After the initial Galway blitz, Cork brought the deficit back from eight to six points. That’s nothing in any game of hurling, but you get this air of inevitability with this Cork team. Irrespective of the margin, when this type of game goes against them, when they start to lose the individual battles, and they start to get a breakdown in their puck-outs, they collapse.
I find the psychology fascinating. The talk earlier in the year was that the psychological barrier is now broken. But sometimes it comes down to individual leadership.
I know it's all about the collective, but going back to my own playing days, when we were under the cosh, Brian Corcoran would decide to grab the game by the scruff of the neck and rouse the crowd.
That may be a bad comparison because he was a generational player, but it feels like the last couple of years, and again on Saturday, that type of player, that type of attitude, is in scarce supply.
We’d Brian Hayes dominating and Shane Barrett got a couple of good scores, but in the second half, you wanted someone else to step up and grab the game.
When the tide is turning, heart and liathróidí come into play. Conor Whelan was an example for Galway. He looked lethargic in the first half, but he stepped up, got his three points, and worked like an absolute dog. There's no question about ability, but sometimes I wonder, do we have players like that?
There were more Galway fellas putting the head down and the shoulder to the wheel. It wasn't terribly flashy, but it showed awful guts. On the day, Cork didn't show the same attitude, application, or guts.
Even when Daithí Burke was struggling and Cillian Trayers took time to limit Hayes’ influence, Micheál Donoghue trusted their defending. Do Cork trust our defenders as much?
We're dragging fellas ashore the minute they get a yellow card. I know the way the game has gone, and Galway are so good on the solo run that you could be tempting fate, and obviously Darragh Fitzgibbon got caught with two yellows, but should Cork trust our defenders a little bit more?
Do we really get the benefit we hope from the sweeper? Should we have pushed up more?
With two midfielders coming back from injury, Tommy O’Connell and Tim O’Mahony didn't have the energy that they'd normally exert in a game. Gavin Lee and Tiernan Killeen got a scoring return with 0-3 between them and were integral to the give-and-go passing game.
Were Cork a bit hasty in bringing back injured players? Could they have shifted Darragh to midfield and made room for William Buckley? If we weren't trusting our long-distance striking, Cork could have run at them more. I felt the game was made for William to go on these long, mazy solo runs.
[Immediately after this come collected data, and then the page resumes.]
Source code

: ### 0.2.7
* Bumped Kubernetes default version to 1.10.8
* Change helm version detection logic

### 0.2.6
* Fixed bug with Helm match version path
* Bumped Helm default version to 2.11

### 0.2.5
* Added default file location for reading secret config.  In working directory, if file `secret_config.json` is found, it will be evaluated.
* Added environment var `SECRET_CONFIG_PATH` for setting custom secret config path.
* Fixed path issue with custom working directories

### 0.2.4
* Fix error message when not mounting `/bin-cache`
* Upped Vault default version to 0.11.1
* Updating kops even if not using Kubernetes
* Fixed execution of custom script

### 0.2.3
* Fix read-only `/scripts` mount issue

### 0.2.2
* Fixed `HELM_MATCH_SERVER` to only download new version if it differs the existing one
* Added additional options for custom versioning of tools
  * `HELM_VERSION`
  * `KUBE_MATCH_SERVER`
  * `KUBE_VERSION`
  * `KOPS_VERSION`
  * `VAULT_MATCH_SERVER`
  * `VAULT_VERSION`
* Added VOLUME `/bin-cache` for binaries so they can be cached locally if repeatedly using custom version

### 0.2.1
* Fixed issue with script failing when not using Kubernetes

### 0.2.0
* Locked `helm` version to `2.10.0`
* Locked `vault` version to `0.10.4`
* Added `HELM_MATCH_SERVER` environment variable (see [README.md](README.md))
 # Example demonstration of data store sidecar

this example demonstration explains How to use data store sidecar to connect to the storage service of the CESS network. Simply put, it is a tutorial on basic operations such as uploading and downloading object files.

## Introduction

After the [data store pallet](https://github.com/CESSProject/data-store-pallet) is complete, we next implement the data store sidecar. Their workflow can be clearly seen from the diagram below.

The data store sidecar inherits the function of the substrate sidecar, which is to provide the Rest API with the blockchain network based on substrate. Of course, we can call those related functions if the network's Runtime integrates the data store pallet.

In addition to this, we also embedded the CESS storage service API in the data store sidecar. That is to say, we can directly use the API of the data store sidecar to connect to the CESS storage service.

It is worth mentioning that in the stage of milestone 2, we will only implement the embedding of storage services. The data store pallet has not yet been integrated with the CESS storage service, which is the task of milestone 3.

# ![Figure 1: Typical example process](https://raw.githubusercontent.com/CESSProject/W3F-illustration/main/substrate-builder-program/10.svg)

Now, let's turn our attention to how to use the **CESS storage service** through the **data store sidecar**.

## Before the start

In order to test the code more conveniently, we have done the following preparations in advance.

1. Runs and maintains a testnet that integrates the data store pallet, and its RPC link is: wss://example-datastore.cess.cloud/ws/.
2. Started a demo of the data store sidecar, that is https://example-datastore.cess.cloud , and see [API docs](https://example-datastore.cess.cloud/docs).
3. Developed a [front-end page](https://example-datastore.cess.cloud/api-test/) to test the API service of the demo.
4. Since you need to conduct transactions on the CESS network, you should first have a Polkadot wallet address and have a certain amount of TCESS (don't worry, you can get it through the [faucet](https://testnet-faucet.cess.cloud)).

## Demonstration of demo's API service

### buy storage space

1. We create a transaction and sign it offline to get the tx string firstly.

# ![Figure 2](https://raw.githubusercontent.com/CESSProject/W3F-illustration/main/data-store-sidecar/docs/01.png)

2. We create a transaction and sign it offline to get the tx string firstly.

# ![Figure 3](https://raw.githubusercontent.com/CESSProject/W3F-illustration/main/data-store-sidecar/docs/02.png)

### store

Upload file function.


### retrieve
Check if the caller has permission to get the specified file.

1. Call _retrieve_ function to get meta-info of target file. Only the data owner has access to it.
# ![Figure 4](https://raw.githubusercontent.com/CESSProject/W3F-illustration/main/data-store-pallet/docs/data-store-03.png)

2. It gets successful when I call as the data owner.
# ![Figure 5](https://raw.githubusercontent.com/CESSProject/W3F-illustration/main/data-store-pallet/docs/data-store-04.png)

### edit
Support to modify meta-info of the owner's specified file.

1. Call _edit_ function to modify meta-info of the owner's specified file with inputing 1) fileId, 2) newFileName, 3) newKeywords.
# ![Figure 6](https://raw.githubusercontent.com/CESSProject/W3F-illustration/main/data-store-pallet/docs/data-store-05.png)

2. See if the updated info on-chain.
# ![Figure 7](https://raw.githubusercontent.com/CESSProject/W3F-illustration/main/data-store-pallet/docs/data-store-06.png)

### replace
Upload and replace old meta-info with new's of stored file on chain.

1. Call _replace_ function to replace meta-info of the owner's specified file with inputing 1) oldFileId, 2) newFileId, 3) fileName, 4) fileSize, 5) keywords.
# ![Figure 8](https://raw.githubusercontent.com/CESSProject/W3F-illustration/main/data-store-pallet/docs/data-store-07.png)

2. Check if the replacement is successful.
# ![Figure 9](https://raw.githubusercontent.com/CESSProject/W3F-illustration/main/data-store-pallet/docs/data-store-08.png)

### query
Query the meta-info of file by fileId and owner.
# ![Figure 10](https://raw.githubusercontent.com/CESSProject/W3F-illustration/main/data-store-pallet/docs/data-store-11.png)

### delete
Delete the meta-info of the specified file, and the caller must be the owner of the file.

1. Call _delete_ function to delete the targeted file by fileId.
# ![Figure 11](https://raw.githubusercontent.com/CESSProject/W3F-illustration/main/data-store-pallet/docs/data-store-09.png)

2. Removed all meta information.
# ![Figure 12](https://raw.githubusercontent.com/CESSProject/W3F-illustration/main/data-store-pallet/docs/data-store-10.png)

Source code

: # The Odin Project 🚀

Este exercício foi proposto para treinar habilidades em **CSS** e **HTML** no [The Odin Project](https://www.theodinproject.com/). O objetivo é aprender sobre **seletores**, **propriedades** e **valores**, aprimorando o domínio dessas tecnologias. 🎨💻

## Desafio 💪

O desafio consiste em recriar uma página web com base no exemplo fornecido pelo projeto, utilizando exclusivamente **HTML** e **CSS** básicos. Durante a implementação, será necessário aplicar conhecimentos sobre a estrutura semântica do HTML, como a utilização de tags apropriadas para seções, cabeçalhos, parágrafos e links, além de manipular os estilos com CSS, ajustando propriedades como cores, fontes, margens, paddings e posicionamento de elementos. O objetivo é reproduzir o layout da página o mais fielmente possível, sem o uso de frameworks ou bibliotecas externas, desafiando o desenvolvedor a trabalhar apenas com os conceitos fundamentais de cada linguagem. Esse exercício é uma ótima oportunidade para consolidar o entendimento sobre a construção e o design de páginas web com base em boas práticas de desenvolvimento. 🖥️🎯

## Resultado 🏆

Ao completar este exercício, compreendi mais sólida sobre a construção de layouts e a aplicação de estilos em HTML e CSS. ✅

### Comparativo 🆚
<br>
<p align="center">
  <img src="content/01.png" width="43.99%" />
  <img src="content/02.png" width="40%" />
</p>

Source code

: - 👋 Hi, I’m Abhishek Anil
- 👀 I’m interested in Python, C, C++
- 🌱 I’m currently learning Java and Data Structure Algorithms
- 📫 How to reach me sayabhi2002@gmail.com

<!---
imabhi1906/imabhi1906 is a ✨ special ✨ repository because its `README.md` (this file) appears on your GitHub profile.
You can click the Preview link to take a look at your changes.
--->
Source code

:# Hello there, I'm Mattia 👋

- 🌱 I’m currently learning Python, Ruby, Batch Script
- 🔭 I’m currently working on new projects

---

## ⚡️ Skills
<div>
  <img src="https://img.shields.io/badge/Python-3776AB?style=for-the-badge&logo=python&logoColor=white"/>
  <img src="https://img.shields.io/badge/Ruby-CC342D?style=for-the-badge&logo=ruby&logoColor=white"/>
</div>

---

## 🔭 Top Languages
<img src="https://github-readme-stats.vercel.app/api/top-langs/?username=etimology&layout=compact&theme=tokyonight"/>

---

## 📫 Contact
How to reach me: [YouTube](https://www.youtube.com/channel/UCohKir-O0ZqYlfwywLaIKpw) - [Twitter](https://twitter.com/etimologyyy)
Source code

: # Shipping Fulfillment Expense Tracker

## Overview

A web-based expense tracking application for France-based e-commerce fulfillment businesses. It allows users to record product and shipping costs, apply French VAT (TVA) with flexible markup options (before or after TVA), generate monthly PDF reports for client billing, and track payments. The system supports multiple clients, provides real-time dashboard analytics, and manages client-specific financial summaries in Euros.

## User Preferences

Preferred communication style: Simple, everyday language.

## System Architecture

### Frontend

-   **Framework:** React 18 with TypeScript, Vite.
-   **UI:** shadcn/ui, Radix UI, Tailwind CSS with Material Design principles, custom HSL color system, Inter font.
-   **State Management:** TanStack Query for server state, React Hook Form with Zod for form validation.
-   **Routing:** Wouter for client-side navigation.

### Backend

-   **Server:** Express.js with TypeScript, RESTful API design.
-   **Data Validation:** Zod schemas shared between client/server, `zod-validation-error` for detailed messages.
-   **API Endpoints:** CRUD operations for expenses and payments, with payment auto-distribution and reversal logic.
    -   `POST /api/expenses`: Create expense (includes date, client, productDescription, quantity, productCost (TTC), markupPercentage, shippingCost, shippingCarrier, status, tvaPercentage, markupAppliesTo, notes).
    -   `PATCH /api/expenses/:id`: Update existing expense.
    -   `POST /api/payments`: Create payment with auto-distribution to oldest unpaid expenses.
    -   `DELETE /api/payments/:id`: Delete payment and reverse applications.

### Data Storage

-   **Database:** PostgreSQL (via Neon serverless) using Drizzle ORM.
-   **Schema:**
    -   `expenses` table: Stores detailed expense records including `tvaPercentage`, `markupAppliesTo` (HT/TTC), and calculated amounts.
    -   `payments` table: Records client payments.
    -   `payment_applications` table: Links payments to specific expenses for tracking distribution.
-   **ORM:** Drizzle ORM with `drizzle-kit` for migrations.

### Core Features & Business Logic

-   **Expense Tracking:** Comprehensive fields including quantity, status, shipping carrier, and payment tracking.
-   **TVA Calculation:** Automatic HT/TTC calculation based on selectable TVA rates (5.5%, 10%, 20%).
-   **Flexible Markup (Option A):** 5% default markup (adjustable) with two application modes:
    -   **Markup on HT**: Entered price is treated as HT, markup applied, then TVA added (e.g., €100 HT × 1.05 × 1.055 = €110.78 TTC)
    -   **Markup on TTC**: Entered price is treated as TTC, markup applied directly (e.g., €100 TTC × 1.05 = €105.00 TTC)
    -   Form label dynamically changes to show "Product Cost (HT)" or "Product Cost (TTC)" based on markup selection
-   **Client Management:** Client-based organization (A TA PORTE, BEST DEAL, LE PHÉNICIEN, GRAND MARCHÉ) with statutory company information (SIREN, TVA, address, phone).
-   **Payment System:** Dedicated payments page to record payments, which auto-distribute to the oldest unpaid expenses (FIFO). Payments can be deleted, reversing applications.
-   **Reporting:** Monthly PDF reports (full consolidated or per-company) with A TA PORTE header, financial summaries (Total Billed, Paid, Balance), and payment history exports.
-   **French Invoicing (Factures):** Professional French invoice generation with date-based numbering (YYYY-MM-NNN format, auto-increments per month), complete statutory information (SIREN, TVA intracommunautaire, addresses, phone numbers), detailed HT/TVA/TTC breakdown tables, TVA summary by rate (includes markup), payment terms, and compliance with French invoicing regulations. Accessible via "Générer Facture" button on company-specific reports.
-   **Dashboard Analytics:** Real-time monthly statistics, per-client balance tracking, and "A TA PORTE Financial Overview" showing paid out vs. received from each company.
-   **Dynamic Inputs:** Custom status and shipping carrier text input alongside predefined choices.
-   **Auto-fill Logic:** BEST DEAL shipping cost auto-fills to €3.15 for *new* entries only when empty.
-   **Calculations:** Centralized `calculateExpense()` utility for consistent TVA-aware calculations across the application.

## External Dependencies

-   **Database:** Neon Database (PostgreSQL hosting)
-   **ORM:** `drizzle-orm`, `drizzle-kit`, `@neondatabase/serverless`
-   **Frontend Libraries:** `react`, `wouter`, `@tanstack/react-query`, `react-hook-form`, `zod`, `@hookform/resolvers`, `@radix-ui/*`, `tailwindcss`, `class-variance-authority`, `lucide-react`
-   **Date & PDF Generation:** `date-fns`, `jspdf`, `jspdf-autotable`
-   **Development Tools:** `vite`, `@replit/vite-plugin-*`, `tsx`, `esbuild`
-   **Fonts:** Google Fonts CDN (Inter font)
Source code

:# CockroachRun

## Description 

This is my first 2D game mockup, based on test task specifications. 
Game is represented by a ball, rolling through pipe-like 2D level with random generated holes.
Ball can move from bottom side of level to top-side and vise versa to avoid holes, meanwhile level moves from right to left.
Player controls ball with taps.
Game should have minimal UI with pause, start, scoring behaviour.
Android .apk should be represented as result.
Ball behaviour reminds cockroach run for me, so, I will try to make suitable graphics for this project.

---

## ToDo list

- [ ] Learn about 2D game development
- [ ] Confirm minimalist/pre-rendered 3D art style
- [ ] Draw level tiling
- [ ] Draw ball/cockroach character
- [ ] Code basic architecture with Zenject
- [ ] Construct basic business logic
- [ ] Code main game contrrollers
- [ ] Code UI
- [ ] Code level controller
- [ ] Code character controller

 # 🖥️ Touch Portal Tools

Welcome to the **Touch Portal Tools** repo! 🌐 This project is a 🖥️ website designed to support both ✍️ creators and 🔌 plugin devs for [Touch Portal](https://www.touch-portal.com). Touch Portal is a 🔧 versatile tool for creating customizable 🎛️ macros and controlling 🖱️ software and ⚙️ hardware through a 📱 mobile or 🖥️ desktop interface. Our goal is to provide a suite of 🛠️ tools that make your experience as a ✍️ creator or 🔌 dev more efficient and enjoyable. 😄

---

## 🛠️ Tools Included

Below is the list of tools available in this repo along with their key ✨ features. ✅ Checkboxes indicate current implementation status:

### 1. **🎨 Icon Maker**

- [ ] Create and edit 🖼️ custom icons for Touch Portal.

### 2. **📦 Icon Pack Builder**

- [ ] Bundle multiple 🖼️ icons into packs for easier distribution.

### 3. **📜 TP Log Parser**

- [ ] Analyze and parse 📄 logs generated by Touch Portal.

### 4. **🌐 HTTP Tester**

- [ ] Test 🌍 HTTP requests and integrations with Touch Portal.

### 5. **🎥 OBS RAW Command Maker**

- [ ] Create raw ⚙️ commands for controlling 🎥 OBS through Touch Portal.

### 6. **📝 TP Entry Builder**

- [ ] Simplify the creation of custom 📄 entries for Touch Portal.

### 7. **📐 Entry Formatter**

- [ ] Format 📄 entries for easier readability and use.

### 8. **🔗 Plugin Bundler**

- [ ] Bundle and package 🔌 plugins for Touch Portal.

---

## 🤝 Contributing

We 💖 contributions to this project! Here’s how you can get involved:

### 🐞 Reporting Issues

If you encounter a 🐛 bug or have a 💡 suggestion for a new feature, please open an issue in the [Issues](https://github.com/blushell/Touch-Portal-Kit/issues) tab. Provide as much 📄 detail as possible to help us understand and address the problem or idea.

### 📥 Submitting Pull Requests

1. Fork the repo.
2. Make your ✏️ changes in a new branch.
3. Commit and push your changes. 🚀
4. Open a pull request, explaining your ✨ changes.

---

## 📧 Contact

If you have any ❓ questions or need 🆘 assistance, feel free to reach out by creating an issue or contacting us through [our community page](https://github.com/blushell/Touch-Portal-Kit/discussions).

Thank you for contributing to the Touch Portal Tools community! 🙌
I wrote after the Offaly game that aerially Cork were very strong and maybe they should place greater trust in their fetching ability. I may have gotten that wrong because in that second half, Galway guys, who aren’t any taller than the Cork guys, had total control. Whether their technique was better or their grá for the ball was stronger, Cork were absolutely blown away in the skies and on the ground. Our appetite in that second half looked non-existent.
It's very easy to castigate players or find fault, but the hardest job for Ben O’Connor will be drawing up solutions and changes to improve for 2027.
There’s a serious repair job needed. For the progress Cork made this year, they have no titles to show. Cork have players who again performed poorly in the litmus test of Croke Park. The solution will require a mix of everything because that was a damaging defeat.
Unless they find that bit of cuteness or manliness or on-field game management, it could be, again, what’s another year?